Abbas Mohammadi

Personal information
- Full name: Abbas Shah Abadi Mohammadi
- Date of birth: 23 August 1975 (age 49)
- Place of birth: Kerman, Iran
- Height: 1.90 m (6 ft 3 in)
- Position(s): Goalkeeper

Senior career*
- Years: Team / Apps / (Gls)
- 2000–2002: Mes Kerman /  / (0)
- 2002–2004: Bargh /  / (0)
- 2004–2007: Mes Kerman /  / (0)
- 2007–2009: Sepahan / 31 / (0)
- 2009–2010: Mes Kerman / 22 / (0)
- 2010–2012: Tractor Sazi / 13 / (0)
- 2012: Sanat Naft / 8 / (0)

International career^{‡}
- 2008: Iran / 1 / (0)

= Abbas Mohammadi =

Iranian footballer

Abbas Mohammadi (عباس محمدی, born August 23, 1975) is a retired Iranian football goalkeeper who mostly played at Iran's Premier Football League.

==Club career==
Abbas Mohammadi played for Mes Kerman F.C. before moving to Sepahan F.C. in 2007. With Sepahan he was able to play in the AFC Champions League and his ability and effort was the reason Sepahan made it to Final match before losing to Urawa Red Diamonds. Mohammadi was also able to play in the 2007 FIFA Club World Cup with Sepahan and was again one of their top players.

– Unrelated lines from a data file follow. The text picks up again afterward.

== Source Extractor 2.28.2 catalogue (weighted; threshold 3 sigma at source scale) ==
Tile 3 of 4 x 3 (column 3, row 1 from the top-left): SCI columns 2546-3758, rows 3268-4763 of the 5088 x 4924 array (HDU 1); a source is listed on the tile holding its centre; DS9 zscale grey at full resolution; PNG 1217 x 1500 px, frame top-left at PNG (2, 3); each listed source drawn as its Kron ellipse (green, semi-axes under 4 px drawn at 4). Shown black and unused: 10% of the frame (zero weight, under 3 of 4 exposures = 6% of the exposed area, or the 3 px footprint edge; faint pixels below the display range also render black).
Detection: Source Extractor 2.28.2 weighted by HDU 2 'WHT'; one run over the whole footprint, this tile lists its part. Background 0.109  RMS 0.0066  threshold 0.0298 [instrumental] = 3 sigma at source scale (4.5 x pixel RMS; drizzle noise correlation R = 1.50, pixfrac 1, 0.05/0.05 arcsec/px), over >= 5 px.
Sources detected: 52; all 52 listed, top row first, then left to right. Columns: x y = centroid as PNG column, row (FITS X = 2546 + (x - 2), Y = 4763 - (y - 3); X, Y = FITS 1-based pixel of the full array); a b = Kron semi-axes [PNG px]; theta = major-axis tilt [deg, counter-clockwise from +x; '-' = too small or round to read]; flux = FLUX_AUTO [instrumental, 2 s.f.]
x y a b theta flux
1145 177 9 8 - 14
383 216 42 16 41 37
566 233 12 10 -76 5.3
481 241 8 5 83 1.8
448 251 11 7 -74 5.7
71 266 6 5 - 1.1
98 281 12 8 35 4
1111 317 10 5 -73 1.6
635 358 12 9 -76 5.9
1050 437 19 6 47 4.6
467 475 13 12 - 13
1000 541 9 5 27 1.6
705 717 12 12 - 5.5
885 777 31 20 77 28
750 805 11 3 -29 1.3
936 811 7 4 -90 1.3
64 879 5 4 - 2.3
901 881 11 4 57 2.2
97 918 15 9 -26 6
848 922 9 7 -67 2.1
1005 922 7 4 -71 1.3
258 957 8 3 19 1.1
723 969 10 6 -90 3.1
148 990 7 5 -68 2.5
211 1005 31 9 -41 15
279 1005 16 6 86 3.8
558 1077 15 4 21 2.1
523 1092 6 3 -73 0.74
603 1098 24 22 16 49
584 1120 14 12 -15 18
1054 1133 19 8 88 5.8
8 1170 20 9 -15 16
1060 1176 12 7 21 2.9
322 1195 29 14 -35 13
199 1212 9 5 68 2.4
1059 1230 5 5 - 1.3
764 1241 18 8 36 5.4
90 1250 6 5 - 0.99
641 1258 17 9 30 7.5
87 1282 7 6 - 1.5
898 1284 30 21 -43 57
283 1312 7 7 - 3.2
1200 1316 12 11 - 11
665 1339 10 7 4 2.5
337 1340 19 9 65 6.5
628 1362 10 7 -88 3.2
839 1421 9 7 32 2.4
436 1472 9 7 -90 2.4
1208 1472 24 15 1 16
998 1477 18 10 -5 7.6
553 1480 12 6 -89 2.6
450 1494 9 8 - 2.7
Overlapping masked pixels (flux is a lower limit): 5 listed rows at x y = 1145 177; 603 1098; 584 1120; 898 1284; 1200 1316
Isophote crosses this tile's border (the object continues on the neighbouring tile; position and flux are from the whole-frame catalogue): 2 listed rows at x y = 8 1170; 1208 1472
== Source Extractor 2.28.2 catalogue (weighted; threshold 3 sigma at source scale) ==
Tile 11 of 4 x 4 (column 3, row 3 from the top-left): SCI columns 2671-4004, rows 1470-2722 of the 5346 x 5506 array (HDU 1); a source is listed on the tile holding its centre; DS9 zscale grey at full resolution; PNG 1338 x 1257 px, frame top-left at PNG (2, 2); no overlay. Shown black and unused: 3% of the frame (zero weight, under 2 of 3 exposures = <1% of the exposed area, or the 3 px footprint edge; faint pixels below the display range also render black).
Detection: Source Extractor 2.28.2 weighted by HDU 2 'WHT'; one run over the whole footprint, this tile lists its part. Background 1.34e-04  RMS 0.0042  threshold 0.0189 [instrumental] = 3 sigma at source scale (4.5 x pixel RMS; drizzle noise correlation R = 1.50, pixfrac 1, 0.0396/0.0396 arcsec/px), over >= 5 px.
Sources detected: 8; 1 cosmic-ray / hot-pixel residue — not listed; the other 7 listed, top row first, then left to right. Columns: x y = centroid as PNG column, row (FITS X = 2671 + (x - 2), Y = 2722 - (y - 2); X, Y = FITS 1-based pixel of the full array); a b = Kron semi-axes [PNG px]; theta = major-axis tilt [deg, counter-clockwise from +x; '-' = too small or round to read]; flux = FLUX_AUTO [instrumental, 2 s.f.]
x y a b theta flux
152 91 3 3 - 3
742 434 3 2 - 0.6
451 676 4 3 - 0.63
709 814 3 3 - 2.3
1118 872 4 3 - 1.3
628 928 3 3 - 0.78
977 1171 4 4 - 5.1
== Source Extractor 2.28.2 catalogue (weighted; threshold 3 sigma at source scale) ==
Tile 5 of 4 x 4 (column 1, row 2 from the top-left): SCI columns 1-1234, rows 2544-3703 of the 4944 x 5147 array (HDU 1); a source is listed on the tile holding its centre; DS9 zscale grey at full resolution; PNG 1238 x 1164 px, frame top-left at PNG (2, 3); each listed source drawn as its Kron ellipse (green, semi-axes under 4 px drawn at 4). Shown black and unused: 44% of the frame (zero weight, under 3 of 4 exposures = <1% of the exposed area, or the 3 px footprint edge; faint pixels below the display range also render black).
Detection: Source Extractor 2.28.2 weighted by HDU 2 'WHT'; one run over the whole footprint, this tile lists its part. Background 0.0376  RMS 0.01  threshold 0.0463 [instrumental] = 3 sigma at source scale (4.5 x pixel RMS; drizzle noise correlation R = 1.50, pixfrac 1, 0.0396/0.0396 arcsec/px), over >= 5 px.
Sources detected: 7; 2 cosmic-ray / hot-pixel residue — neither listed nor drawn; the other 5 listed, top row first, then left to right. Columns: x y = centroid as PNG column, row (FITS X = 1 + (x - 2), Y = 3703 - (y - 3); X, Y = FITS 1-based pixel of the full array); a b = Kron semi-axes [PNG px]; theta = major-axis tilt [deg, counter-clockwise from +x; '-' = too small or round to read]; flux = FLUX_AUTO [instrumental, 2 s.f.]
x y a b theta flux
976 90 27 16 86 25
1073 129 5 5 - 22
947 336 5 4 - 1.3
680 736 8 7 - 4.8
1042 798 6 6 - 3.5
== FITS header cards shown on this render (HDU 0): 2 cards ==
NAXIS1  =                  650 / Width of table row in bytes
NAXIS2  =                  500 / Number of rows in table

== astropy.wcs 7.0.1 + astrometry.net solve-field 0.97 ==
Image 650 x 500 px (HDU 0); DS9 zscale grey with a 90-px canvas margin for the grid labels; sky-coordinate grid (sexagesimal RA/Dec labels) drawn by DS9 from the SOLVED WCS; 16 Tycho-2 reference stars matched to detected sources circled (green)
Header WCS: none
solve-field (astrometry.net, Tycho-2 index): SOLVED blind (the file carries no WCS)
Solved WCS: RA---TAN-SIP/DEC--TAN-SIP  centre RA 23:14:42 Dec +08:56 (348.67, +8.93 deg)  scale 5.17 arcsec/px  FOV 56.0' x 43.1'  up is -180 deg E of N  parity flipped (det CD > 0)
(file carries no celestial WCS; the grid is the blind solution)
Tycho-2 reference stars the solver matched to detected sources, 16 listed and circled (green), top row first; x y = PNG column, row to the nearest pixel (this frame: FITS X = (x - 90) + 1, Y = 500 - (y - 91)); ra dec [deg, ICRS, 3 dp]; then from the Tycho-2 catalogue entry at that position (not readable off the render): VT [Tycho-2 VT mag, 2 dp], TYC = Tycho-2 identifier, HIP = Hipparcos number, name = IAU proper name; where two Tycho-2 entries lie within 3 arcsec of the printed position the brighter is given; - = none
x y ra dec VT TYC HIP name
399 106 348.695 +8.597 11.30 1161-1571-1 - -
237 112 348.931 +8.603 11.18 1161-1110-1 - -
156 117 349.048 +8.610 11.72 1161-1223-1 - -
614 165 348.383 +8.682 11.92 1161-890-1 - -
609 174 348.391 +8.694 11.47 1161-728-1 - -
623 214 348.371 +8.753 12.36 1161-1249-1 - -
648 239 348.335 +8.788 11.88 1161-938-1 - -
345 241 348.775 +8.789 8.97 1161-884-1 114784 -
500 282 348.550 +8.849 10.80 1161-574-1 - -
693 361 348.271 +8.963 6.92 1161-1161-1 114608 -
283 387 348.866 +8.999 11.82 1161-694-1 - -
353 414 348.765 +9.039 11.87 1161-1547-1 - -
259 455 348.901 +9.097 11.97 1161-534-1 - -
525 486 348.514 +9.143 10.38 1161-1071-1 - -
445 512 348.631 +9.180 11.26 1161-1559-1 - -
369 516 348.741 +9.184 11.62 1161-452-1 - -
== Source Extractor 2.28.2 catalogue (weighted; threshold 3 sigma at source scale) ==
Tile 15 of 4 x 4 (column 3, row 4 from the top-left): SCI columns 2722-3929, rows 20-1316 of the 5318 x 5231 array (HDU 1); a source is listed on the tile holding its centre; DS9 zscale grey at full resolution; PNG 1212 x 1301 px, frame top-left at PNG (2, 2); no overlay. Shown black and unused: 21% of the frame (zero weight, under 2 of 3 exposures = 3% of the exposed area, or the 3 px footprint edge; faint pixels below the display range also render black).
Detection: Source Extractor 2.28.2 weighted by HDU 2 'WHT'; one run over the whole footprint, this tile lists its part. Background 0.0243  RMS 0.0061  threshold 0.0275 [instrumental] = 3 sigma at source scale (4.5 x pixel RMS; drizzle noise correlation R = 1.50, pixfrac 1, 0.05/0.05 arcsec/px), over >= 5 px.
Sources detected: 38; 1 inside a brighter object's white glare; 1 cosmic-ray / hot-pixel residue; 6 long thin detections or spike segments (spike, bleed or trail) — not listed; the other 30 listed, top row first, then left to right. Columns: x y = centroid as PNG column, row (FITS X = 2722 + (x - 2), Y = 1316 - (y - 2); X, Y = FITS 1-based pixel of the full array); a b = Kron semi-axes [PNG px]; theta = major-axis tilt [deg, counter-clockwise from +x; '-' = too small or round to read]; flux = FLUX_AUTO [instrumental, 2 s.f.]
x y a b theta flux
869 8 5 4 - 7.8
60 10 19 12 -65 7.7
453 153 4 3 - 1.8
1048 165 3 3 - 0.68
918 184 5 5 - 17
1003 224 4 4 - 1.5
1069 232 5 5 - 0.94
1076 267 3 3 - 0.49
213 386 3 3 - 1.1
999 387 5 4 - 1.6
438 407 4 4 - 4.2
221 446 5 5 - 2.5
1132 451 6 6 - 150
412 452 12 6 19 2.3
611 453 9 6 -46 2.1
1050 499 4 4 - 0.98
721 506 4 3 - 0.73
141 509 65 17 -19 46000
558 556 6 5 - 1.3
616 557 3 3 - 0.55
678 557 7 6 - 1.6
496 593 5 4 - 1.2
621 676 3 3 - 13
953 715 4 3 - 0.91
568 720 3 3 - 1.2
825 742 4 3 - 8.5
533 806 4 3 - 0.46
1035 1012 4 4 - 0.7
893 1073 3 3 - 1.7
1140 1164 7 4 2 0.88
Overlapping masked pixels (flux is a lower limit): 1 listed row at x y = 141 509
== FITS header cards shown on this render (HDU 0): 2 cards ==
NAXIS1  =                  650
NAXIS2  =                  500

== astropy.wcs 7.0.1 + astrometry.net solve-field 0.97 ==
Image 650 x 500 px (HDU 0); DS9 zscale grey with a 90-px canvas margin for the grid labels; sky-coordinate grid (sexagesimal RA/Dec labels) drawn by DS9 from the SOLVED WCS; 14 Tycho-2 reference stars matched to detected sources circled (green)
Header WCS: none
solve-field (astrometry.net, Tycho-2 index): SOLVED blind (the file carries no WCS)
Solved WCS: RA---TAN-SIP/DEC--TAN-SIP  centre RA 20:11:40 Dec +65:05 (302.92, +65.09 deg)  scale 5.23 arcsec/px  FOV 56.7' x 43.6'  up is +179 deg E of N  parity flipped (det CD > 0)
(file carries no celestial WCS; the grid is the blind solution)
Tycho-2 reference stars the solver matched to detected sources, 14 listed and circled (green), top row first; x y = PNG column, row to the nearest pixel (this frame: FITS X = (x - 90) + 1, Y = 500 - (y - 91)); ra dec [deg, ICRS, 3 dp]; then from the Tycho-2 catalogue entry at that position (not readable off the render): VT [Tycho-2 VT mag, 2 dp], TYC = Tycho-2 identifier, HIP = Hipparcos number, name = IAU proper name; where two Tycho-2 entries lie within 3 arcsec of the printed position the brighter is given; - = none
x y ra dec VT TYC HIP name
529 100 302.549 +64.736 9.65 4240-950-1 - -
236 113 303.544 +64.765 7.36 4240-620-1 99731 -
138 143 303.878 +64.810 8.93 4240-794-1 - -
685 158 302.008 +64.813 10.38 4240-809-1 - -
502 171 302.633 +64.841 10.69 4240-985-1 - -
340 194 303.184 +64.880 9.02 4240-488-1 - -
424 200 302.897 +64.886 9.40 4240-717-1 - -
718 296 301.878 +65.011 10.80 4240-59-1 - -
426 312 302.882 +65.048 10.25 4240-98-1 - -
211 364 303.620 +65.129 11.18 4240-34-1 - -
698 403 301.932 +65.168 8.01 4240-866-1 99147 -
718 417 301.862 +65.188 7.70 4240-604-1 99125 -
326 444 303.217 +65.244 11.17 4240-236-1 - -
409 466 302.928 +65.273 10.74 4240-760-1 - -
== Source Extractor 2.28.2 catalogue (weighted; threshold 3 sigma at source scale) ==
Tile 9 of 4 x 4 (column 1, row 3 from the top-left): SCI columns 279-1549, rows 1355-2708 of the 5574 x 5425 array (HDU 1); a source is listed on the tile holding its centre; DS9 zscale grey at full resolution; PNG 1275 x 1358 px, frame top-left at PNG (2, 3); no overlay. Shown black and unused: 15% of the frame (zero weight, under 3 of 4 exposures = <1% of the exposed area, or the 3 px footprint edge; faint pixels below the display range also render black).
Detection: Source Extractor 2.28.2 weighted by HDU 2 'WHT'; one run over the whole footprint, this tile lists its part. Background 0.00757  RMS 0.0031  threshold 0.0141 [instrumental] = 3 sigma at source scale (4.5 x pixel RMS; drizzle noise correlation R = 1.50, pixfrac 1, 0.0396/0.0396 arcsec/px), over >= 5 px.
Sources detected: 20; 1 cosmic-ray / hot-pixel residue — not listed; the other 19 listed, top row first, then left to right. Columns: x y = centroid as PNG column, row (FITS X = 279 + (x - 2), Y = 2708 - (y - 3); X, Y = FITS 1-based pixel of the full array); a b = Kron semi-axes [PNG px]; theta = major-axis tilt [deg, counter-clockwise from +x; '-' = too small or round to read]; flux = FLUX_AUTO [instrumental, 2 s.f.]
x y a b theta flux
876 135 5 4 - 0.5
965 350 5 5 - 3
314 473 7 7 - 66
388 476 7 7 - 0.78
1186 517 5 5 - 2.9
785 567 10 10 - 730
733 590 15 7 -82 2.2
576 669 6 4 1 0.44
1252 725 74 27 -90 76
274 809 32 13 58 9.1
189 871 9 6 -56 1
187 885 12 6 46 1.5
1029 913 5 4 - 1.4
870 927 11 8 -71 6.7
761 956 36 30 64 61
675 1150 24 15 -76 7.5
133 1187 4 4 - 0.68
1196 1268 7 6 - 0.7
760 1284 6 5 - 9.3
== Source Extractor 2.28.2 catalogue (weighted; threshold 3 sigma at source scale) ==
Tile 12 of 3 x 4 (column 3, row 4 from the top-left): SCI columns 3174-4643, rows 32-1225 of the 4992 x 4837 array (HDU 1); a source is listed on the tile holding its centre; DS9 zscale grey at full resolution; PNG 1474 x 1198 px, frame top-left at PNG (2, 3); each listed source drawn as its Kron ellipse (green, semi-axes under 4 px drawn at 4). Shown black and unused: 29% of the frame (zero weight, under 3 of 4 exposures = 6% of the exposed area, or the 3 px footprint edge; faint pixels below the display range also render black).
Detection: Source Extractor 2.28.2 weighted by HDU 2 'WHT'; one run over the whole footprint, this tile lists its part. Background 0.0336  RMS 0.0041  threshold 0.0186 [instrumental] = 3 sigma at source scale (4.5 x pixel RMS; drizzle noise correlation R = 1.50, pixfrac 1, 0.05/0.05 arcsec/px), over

===Club career statistics===

| Club performance |  |  | League |  | Cup |  | Continental |  | Total |  |
| Season | Club | League | Apps | Goals | Apps | Goals | Apps | Goals | Apps | Goals |
| Iran |  |  | League |  | Hazfi Cup |  | Asia |  | Total |  |
| 2006–07 | Mes | Division 1 | 26 | 0 |  | 0 | - | - |  | 0 |
| 2007–08 | Sepahan | Pro League | 18 | 0 |  | 0 | 9 | 0 |  | 0 |
| 2008–09 | 13 | 0 |  | 0 | 0 | 0 |  | 0 |
| 2009–10 | Mes | 22 | 0 |  | 0 | 2 | 0 |  | 0 |
| 2010–11 | Tractor Sazi | 3 | 0 | 2 | 0 | - | - | 5 | 0 |
| 2011–12 | 10 | 0 | 1 | 0 | - | - | 11 | 0 |
| Sanat Naft | 8 | 0 | 0 | 0 | - | - | 8 | 0 |
| Total | Iran |  | 95 | 0 |  | 0 | 11 | 0 |  | 0 |
| Career total |  |  | 95 | 0 |  | 0 | 11 | 0 |  | 0 |

==International career==
He made his debut for Iran in a friendly match against Costa Rica on January 30, 2008.